Réticences – 550 doses d’AstraZeneca n’ont pas trouvé preneurs ce samedi à Calais, dans les Hauts-de-France.

Sur LCI, la maire regrette la « mauvaise publicité » faite à ce vaccin.

La France manque de vaccins… pourtant certains centres de vaccination sont boudés ! Ce samedi 4 avril, un centre de vaccination calaisien disposait de 750 doses du vaccin AstraZeneca. Problème, sur les seuls 300 rendez-vous prévus, 200 doses ont pu finalement être injectées. 550 doses n’ont quant à elle jamais trouvé preneur.

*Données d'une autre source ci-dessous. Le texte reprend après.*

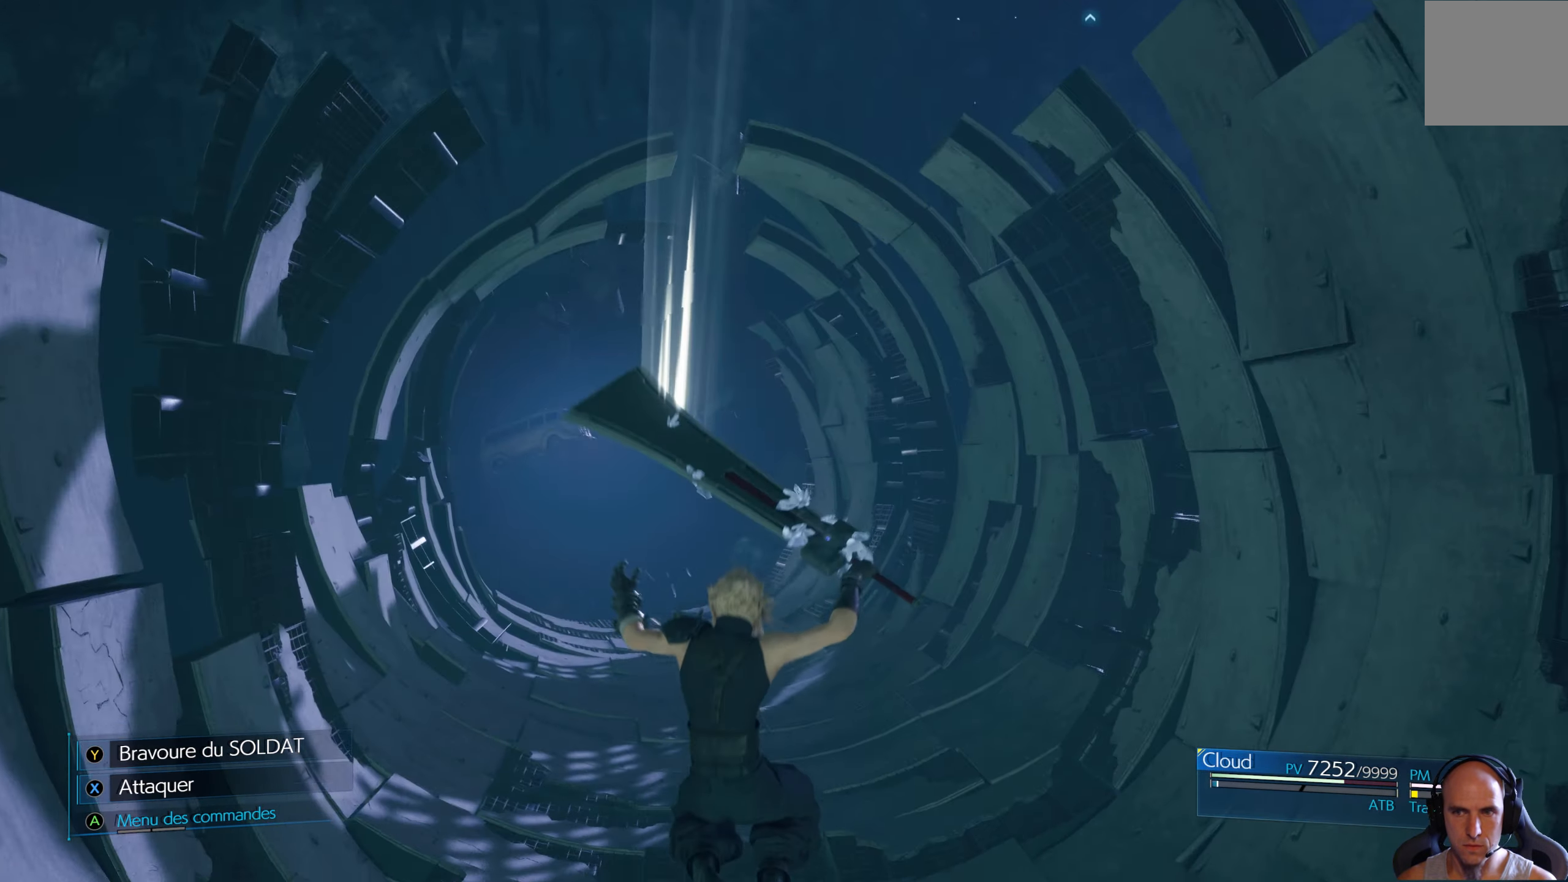
{"buttons": [], "left_stick": "center", "right_stick": "center", "events": []}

Pour cause : le manque de volontaires dans cette ville des Hauts-de-France.

Victime de sa « mauvaise publicité »

Cette réticence est liée, selon Natacha Bouchart, la maire de Calais, à « la mauvaise publicité » faite au vaccin AstraZeneca depuis son autorisation.Retournons un mois en arrière. Le personnel soignant montrait déjà des craintes face à ce vaccin, un certain nombre d’entre eux se mettant en arrêt maladie à cause d’effets secondaires. Une semaine plus tard, des doutes liés à ce même vaccin a poussé l’exécutif et de nombreux pays européens à suspendre son utilisation. Le doute a finalement été levé par le régulateur européen, qui a estimé dans un avis qu’il était « sûr et efficace ». Plus récemment, les médias britanniques et français se sont fait l’écho de nouveaux cas de thromboses détectés après l’injection. Enfin, le régulateur français a confirmé ce 29 mars l’existence d’un risque « très rare » de présenter ces problèmes sanguins, tout en rappelant que la balance bénéfice/risque restait à l’avantage du produit développé avec l’université d’Oxford. Pas de quoi rassurer une population déjà frileuse.
Ultime preuve que c’est bien la mauvaise réputation du vaccin AstraZeneca qui a refroidi la population : le même jour, les quelque 560 doses du vaccin Pfizer ont toutes été inoculées. C’est pourquoi sur LCI, l’élue Les Républicains a noté avec fatalisme que parmi ses administrés « nombreux sont ceux qui refusent très clairement de se faire vacciner avec ce vaccin et préfère attendre les semaines ou mois qui viennent ».Natacha Bouchart a cependant assuré qu’elle trouvera un public pour ces doses qui restent donc disponibles. Elles devraient être administrées dès la semaine prochaine.